The City is proposing to tighten the standards for its Residential Permit Parking Program. This is the program by which the City transfers to homeowners, for free, effective ownership of a portion of the public right-of-way in front of their houses. The new standards would "raise the bar on documenting need" by, for example, requiring traffic studies.
To the extent this reflects a new-found hostility by City planners to neighborhood demands to exclude outsiders, I'm of course entirely sympathetic. I will also be happy if the new standards make it more difficult for neighborhoods to participate in the RPPP.
But as a matter of policy, this makes no sense. Parking near busy commercial and popular entertainment centers is scarce. It is valuable. The scarcer the parking on commercial corridors, the more valuable the parking spots on residential streets. The City's new standards are simply another way of telling neighborhoods and nearby businesses, "We want to make sure that public demand for parking is really, really high before we ban it." It is as if the City wants to verify that a parking ban will inflict maximum harm.

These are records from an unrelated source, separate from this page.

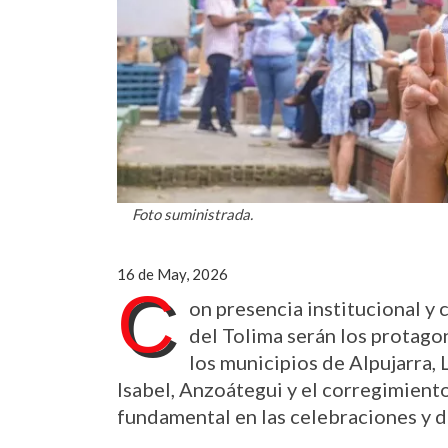
Foto suministrada.
16 de May, 2026
C
on presencia institucional y
del Tolima serán los protagon
los municipios de Alpujarra, 
Isabel, Anzoátegui y el corregimiento
fundamental en las celebraciones y 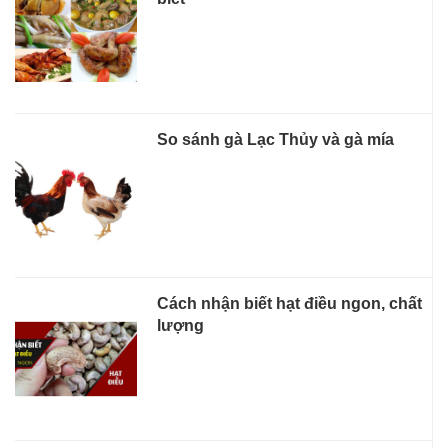
So sánh gà Lạc Thủy và gà mía
Cách nhận biết hạt điều ngon, chất
lượng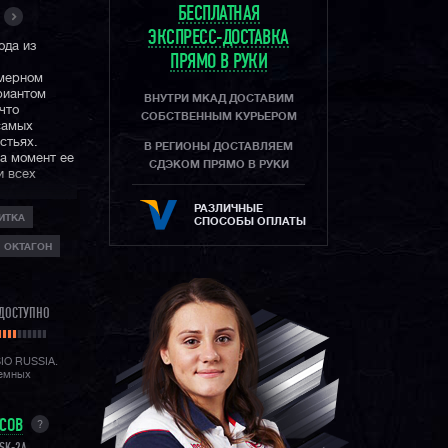
БЕСПЛАТНАЯ
ЭКСПРЕСС-ДОСТАВКА
ода из
ПРЯМО В РУКИ
имерном
риантом
ВНУТРИ МКАД ДОСТАВИМ
 что
СОБСТВЕННЫМ КУРЬЕРОМ
самых
стьях.
В РЕГИОНЫ ДОСТАВЛЯЕМ
на момент ее
СДЭКОМ ПРЯМО В РУКИ
и всех
РАЗЛИЧНЫЕ
ИТКА
d: их модуль
СПОСОБЫ ОПЛАТЫ
ановый
ОКТАГОН
блат покрыт
е, не стоит
 функции
ДОСТУПНО
добную
ия
ную
SIO RUSSIA.
лемных
которой
ексовых и
УСОВ
?
р корпуса,
позволяет им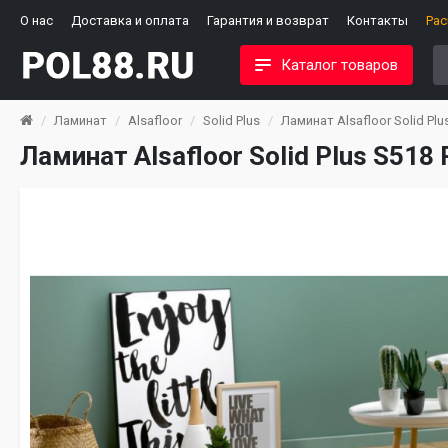
О нас
Доставка и оплата
Гарантия и возврат
Контакты
Ра
Каталог товаров
Ламинат
Alsafloor
Solid Plus
Ламинат Alsafloor Solid Pl
Ламинат Alsafloor Solid Plus S518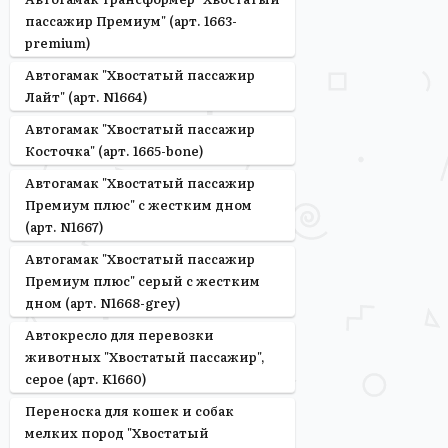
пассажир Премиум" (арт. 1663-
premium)
Автогамак "Хвостатый пассажир
Лайт" (арт. N1664)
Автогамак "Хвостатый пассажир
Косточка" (арт. 1665-bone)
Автогамак "Хвостатый пассажир
Премиум плюс" с жестким дном
(арт. N1667)
Автогамак "Хвостатый пассажир
Премиум плюс" серый с жестким
дном (арт. N1668-grey)
Автокресло для перевозки
животных "Хвостатый пассажир",
серое (арт. K1660)
Переноска для кошек и собак
мелких пород "Хвостатый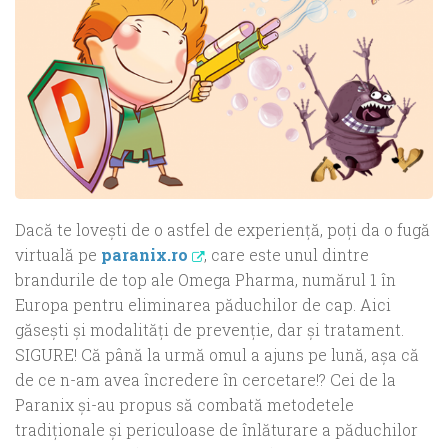
Dacă te loveşti de o astfel de experienţă, poţi da o fugă
virtuală pe
paranix.ro
, care este unul dintre
brandurile de top ale Omega Pharma, numărul 1 în
Europa pentru eliminarea păduchilor de cap. Aici
găseşti şi modalităţi de prevenţie, dar şi tratament.
SIGURE! Că până la urmă omul a ajuns pe lună, aşa că
de ce n-am avea încredere în cercetare!? Cei de la
Paranix şi-au propus să combată metodetele
tradiţionale şi periculoase de înlăturare a păduchilor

And parking bans do harm neighboring businesses. It is of course true that spillover parking annoys some homeowners. There is no sense trying to tell them they should not be annoyed -- if you are annoyed, you are annoyed, and that's the end of the matter. But this kind of externality is perfectly symmetric. Banning parking because it annoys a homeowner inflicts a cost on neighboring businesses by stripping them of a portion of their existing, limited supply of parking.
What the City ought to do is minimize the net cost of these externalities. Who cares more? If homeowners value empty asphalt more than neighboring businesses and their customers value parking spaces, then we should assign the spots to the homeowners. And vice versa.
I suspect that in high-demand areas like South Congress, the businesses and their patrons value the spaces more. But there's an easy way to settle this: meter the spaces. The meter income will tell us what value the public places on the spaces. Price the spaces accordingly and then allow homeowners to buy the spaces in front of their homes. The spaces will go to the party who values them the most.
Homeowners would dismiss this policy as unfair because, seriously, who will or can pay a big chunk of money to keep the street clear in front of his home. But that's the point. Complaining is really, really cheap. The City today is transferring property rights from the public to groups of homeowners without any compensation to the public, based on nothing more than cheap talk. We can't tell how much someone really cares until we make him pony up some dough.